Ideally, there would be a FOSS PDF editor that could do this simple change of colours. I am not aware of any such tool.

ImageMagick or Gimp can be used to rasterize each page, at some specified dpi. (IM does this via Ghostscript.) Then we can do whatever changes we want. This loses the “vector” nature of text, so it is no longer searchable. For example, using IM:

magick -density 300 -background White in.pdf[0-9] -alpha Background -alpha off -negate out-0-9.pdf

This converts just the first ten pages.

We can use pdfunite, if we want, to join the first ten pages to the next ten pages, and so on.

kfeuerherm · October 26, 2022, 5:11pm

Just managed to do this again after a few attempts (it hung up once or twice and did odd things).

Doing a flatten did in fact reduce the file size to just about the original, and a manual crop got rid of the overhanging empty space (I guess this must have been scanned to US letter even though the book is trade. Thanks. Not to concerned about the exact shade at the moment, I’m just doing proof-of-concept before I get carried away.
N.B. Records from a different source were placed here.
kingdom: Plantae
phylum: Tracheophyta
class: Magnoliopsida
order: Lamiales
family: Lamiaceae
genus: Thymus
@snibgo Yes, that’s what I meant by OCRed PDF. Option #1 as you have it; this is what I am working with. What you call “ordinary” PDF is what I have been using in another class I teach, and there of course it’s a simple matter of changing the colour in the reader and it remains nice and crisp, as you say; no problem in this case. For the future, my best option is to try for these resources. Unfortunately, I’m in “production mode” and don’t have the luxury of replacing everything. I may be able to do it for next term, but it will involve work and the book orders are supposed to be placed now… sigh.

So with what I have right now, I’m not excited by the quality of text I am achieving, but at least it gets me where I need to go after a fashion.

I’ve been thinking of cutting the spine on a spare copy and putting it through a sheet feeder to scan it myself. Then at least I know what I’m starting with…

@rich2005 No, not going to print these! Just for on-screen viewing, thanks

snibgo · October 26, 2022, 6:36pm

For option #1, where each PDF is one raster image (a scanned page), I have experimented with Gimp, with just one page. It has the same problem as ImageMagick: it doesn’t realise the page contains only one raster image, so it will re-rasterise the page, which resamples the embedded raster image.

If you know the exact density of the scan that made the PDF, this isn’t a big problem. But extracting the images with pdfimages avoids the problem entirely.

I suppose pdfimages is widely available. For Windows, it is available in the Cygwin distribution.

In ImageMagick, if we start with black letters on a white background, and want to change this to red on blue (yuck!):

magick in.jpg +level-colors red,blue out.jpg

Of course, if the PDF contained diagrams in colour, these might become unreadable.